La debolezza diviene il segno della salvezza. Come dice Gesù in una locuzione di Paolo: «La forza si perfeziona nella debolezza», la forza divina nella fragilità umana. L’annuncio «il Crocifisso è il Risorto» diviene ora il riconoscimento della presenza divina nella fragilità umana della Chiesa. E, testimonianza della situazione degli uomini chiamati a essere gli annunciatori del Risorto, giunge l’episodio di Tommaso. Egli non è presente alla venuta del Risorto e non vuole credervi. Ciò indica abbastanza le qualità umane degli uomini che Gesù, conoscendoli, aveva costituito apostoli. I dodici rimangono impari a Gesù, la vicinanza con lui non ha prodotto in loro la comprensione anche umana del Cristo.

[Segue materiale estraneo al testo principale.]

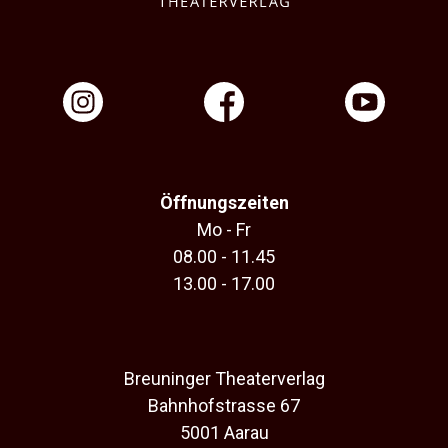
Öffnungszeiten
Mo - Fr
08.00 - 11.45
13.00 - 17.00
Breuninger Theaterverlag
Bahnhofstrasse 67
5001 Aarau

Le più fedeli a Gesù sono state le donne, che sono andate al sepolcro quando esse credevano che contenesse il Crocifisso. Il loro amore aveva supplito in loro la fede. Le donne sono viste come portatrici di una condizione umana, in cui l’amore vale come fede. Tommaso non è come quelle donne. E Gesù, che lo vuole tra i dodici, fondamento della sua Chiesa, compare per lui e gli presenta ancora le sue piaghe, invitandolo a toccarle. Tommaso, allora, ci dà la più solenne rivelazione del mistero di Cristo che sia contenuta nei Vangeli: chiama Gesù «mio Signore e mio Dio». In nessun luogo del Nuovo Testamento la divinità di Gesù è affermata con tanta nettezza. Abbiamo raccontato il Vangelo di questa domenica, non commentato: esso consiste tutto nel suo annuncio e nella fede che vuole produrre.